Two Auburn Engineering graduate students are participating in a different kind of educational experience in Alabama’s correctional facilities. What they have found is that education goes both ways, and that they are learning as much as they are teaching.
It was an average Tuesday in Elmore, Ala., when Eliza Banu, mechanical engineering graduate student, arrived at Elmore Correctional Facility, a men’s medium-minimum security facility. A graduate teaching assistant at Auburn with pure enthusiasm for educating, she was there to teach her first solo course, “Introduction to Engineering and Mechanics Concepts,” to inmates.

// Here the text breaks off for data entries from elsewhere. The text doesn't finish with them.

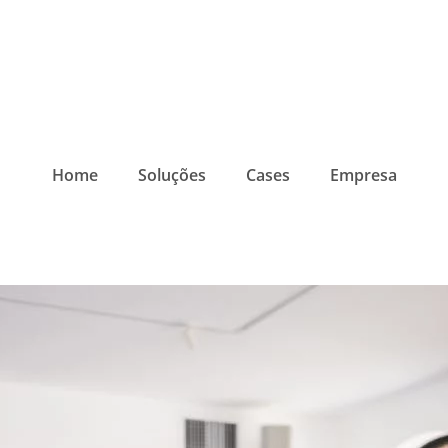
Home
Soluções
Cases
Empresa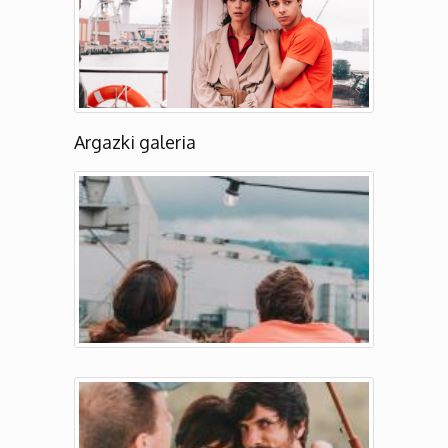
Argazki galeria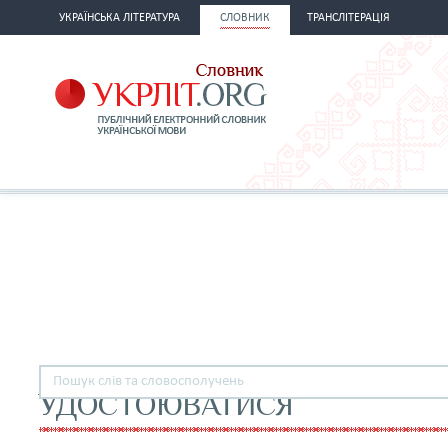
УКРАЇНСЬКА ЛІТЕРАТУРА
СЛОВНИК
ТРАНСЛІТЕРАЦІЯ
УДОСТОЮВАТИСЯ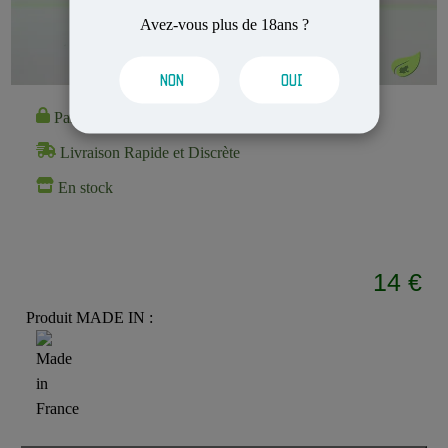
Avez-vous plus de 18ans ?
NON
OUI
Paiement 100% Sécurisé
Livraison Rapide et Discrète
En stock
14 €
Produit MADE IN :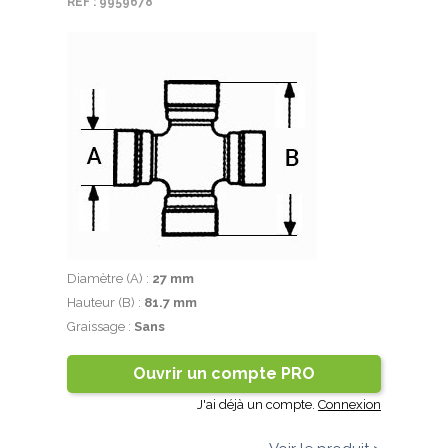
REF : 9959678
Diamètre (A) :
27 mm
Hauteur (B) :
81.7 mm
Graissage :
Sans
Ouvrir un compte PRO
J'ai déjà un compte.
Connexion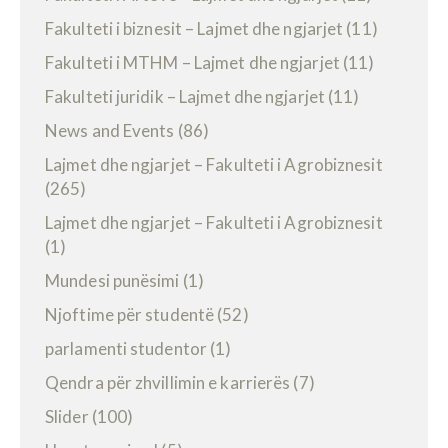
Fakulteti i biznesit – Lajmet dhe ngjarjet
(11)
Fakulteti i MTHM – Lajmet dhe ngjarjet
(11)
Fakulteti juridik – Lajmet dhe ngjarjet
(11)
News and Events
(86)
Lajmet dhe ngjarjet – Fakulteti i Agrobiznesit
(265)
Lajmet dhe ngjarjet – Fakulteti i Agrobiznesit
(1)
Mundesi punësimi
(1)
Njoftime për studentë
(52)
parlamenti studentor
(1)
Qendra për zhvillimin e karrierës
(7)
Slider
(100)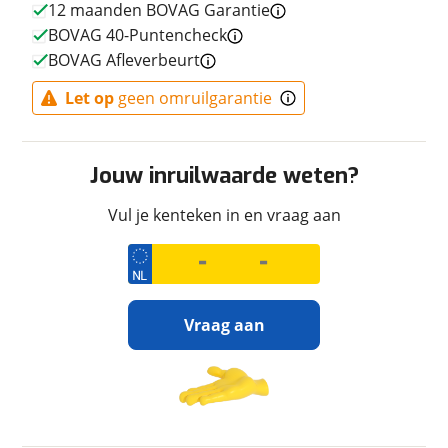
12 maanden BOVAG Garantie
Kleur
Zwart
BOVAG 40-Puntencheck
BOVAG Afleverbeurt
Fabriekskleur
Anniversar Whit
Let op
geen omruilgarantie
Financieel
Jouw inruilwaarde weten?
Prijs
€ 16.199,-
Vul je kenteken in en vraag aan
Inclusief BPM
Ja
Wegenbelasting
€ 13,-
(gemiddeld p/m)
BTW/marge
BTW
Bijtellingspercentage
0 %
Vraag aan
Ontvang gratis jouw
Garanties
inruilwaarde
!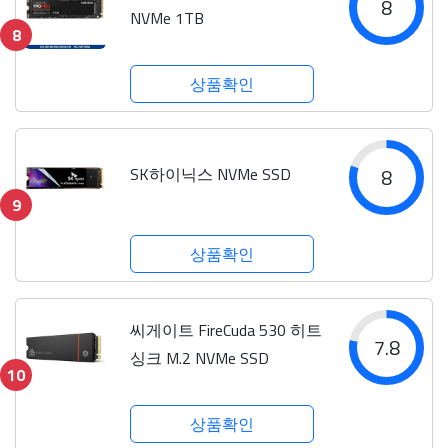
8
NVMe 1TB
8
상품확인
SK하이닉스 NVMe SSD
8
9
상품확인
씨게이트 FireCuda 530 히트
7.8
싱크 M.2 NVMe SSD
10
상품확인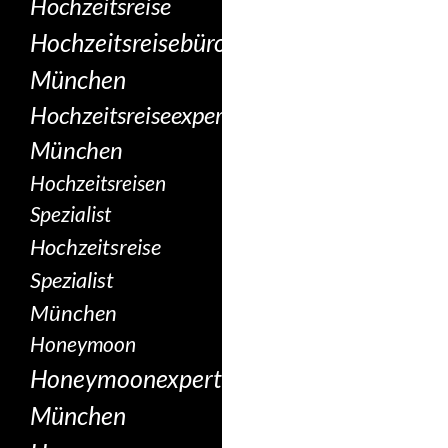
Hochzeitsreise
Hochzeitsreisebüro
München
Hochzeitsreiseexperte
München
Hochzeitsreisen
Spezialist
Hochzeitsreise
Spezialist
München
Honeymoon
Honeymoonexperte
München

Aubrey Beal, an electrical and computer engineering graduate student, had never instructed his own class before he pulled up to Easterling Correctional Facility in Clio, Ala., a medium security men’s prison, to teach an “Introduction to Vocational Electronics” class to more than 20 students. Nearly 80 inmates signed up to take his class — an overwhelming response.
Banu and Beal are the first engineering students to participate in the Alabama Prison Arts + Education Project (APAEP), a grant-supported outreach initiative that has brought education and creativity to several of the state’s prisons since it was established in 2003. Administered by the College of Human Sciences, APAEP offers 14-week courses in subjects including poetry, creative writing, literature, performance, Alabama history, drawing and photography to prisoners. For the first time, engineering was added to the slate this spring.
“We decided to open a university-wide search for graduate students to teach in our program,” says Kyes Stevens, director of APAEP. “We were originally looking for only one student, but both Eliza and Aubrey applied from engineering, and there was no way we could not accept them both.”